U.S. granted Chinese student visas at pre-pandemic levels in June
The U.S. issued nearly 34,000 F1 visas in June for Chinese students, about the same level as 2019. It’s not yet clear if the total number of Chinese students for the fall semester will be higher or lower than before the pandemic.
For the approximately 370,000 Chinese students attending school in the U.S., the summer of 2020 was marked by a series of towering hurdles:
- The pandemic made travelling between China and the U.S. unusually complicated and expensive, as both countries had in place emergency restrictions.
- The American president was raging about a “plague from China” and doubling down on racist rhetoric, putting ethnically Chinese people on alert for rising hate crimes.
- Trump signed Proclamation 10043 in May, kicking out over 1,000 students with even a vague connection to “military-civil fusion” in China. U.S. Immigration and Customs Enforcement attempted to put in place a policy to deport any international student without in-person classes, but this move was blocked in court.
- The increasingly hostile atmosphere, some students told The China Project, was making them reconsider their future studies in the U.S.
Are student numbers rebounding now?
The summer of 2021 is looking very different, at least according to one key statistic, reported by the South China Morning Post:
Official data from the U.S. State Department shows that the U.S. began to increase its visa approvals for Chinese students in earnest in May, with its latest numbers of F1 visas – the most common type of student visa – reaching similar levels for those granted before the COVID-19 outbreak in late 2019.
The number of F1 visas granted for Chinese students in the month of June for the past three years are:
- June 2019: 34,001
- June 2020: 8
- June 2021: 33,896
“One month doesn’t tell the whole story — it’ll still be awhile before we know if overall numbers will rebound — but a good early sign,” remarked Eric Fish, a journalist who has written extensively about Chinese students in the U.S.

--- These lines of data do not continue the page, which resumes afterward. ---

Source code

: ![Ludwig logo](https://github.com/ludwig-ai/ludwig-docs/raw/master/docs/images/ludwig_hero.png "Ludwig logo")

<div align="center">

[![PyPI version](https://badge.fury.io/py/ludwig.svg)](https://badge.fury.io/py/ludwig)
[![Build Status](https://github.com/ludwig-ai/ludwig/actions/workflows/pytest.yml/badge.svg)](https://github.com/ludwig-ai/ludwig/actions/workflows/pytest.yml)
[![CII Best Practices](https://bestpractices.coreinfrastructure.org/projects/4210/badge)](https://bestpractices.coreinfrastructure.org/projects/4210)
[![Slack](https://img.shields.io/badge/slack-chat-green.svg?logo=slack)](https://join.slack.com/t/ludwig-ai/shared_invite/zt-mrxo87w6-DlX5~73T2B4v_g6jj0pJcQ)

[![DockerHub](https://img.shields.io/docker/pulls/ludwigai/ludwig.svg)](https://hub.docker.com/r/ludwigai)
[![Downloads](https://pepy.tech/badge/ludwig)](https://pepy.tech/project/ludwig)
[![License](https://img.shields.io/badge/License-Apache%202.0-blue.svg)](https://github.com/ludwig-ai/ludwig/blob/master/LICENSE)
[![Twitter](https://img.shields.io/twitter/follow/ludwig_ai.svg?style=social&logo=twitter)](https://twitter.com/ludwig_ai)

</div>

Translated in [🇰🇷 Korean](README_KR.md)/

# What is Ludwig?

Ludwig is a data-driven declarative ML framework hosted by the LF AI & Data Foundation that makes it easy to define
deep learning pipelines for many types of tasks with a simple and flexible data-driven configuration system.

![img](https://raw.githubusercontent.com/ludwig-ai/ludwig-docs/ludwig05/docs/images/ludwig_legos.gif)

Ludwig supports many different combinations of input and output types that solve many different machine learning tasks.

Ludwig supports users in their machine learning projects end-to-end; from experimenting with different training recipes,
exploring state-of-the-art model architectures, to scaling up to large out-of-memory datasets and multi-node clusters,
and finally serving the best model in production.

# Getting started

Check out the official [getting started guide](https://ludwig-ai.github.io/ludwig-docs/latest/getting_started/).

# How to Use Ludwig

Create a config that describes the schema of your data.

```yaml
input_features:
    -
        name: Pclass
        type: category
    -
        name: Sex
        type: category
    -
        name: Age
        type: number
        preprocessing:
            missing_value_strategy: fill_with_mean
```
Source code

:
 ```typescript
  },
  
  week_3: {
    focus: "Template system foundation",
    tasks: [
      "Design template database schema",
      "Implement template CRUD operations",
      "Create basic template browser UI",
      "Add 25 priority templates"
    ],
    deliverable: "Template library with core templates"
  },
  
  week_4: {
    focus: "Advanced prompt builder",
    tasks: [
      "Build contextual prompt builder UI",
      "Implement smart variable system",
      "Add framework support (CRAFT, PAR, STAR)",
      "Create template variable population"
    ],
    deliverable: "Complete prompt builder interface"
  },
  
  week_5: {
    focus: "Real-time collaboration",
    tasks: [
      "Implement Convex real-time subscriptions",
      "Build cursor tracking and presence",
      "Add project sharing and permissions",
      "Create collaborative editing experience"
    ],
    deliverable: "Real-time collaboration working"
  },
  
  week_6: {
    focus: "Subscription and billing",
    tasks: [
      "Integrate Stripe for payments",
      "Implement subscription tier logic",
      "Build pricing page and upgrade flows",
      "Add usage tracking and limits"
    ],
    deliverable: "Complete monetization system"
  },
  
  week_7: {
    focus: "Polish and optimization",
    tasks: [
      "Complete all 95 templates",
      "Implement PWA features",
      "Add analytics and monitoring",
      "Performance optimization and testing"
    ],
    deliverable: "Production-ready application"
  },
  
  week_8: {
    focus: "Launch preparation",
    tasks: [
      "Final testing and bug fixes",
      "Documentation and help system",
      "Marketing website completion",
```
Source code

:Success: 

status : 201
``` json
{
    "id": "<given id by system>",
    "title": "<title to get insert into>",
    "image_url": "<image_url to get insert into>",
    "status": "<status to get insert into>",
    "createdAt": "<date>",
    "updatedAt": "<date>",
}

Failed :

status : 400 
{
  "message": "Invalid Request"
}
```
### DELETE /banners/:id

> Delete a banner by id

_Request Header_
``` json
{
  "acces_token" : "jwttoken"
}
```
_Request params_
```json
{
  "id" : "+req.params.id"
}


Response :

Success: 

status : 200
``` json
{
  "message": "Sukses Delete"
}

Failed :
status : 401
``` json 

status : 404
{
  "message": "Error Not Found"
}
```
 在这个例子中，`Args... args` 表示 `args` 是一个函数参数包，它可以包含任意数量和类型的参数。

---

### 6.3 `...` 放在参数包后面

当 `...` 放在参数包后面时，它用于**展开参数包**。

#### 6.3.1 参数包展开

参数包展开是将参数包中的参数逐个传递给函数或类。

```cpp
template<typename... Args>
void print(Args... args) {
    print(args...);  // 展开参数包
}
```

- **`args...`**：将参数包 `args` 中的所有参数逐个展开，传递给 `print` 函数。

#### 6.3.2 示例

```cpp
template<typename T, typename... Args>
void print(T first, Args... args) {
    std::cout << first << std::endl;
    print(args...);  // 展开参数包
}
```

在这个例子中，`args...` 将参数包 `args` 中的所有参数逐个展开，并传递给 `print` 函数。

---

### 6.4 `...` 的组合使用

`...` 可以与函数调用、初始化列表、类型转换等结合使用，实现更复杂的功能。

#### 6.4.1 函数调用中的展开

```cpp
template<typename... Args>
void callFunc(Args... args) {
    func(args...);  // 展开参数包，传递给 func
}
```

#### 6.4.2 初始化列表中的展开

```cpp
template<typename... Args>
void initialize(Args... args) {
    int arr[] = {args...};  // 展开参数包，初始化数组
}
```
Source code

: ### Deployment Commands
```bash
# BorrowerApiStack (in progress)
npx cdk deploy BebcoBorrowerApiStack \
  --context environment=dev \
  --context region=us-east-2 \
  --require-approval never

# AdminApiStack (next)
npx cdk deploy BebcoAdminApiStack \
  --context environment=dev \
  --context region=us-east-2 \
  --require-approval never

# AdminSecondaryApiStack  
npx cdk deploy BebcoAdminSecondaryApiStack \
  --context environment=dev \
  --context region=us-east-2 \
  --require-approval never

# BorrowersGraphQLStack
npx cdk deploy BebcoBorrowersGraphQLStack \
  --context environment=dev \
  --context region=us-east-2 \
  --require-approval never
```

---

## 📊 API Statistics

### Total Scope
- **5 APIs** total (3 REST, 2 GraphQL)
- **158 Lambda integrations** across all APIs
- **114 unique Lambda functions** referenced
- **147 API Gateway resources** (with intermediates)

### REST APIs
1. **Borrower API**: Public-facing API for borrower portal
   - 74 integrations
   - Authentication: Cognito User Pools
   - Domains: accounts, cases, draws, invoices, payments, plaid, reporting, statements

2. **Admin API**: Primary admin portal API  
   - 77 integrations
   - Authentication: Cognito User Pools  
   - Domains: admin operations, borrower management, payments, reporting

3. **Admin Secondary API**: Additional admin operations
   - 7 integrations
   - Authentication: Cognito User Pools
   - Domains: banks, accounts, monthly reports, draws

- Fish thinks the numbers still might dip in the fall, but are likely to keep growing in the longer term because “the pool of those who can afford U.S. education in China is…still growing.”
Will Beijing be happy?
While a resumption of pre-pandemic levels of student visas is something Beijing is sure to welcome, other student-related grievances from China remain unaddressed.
- Proclamation 10043 remains in effect, and the Biden Administration has defended it as “narrowly targeted,” even as activists have raised $125,000 to issue a class-action lawsuit against it.
- Other U.S. “wrongdoings,” according to the Chinese foreign ministry, include “visa restrictions on members of the Communist Party of China and their family members,” “harassing [of] Chinese students overseas,” and some individual student visa rejection cases.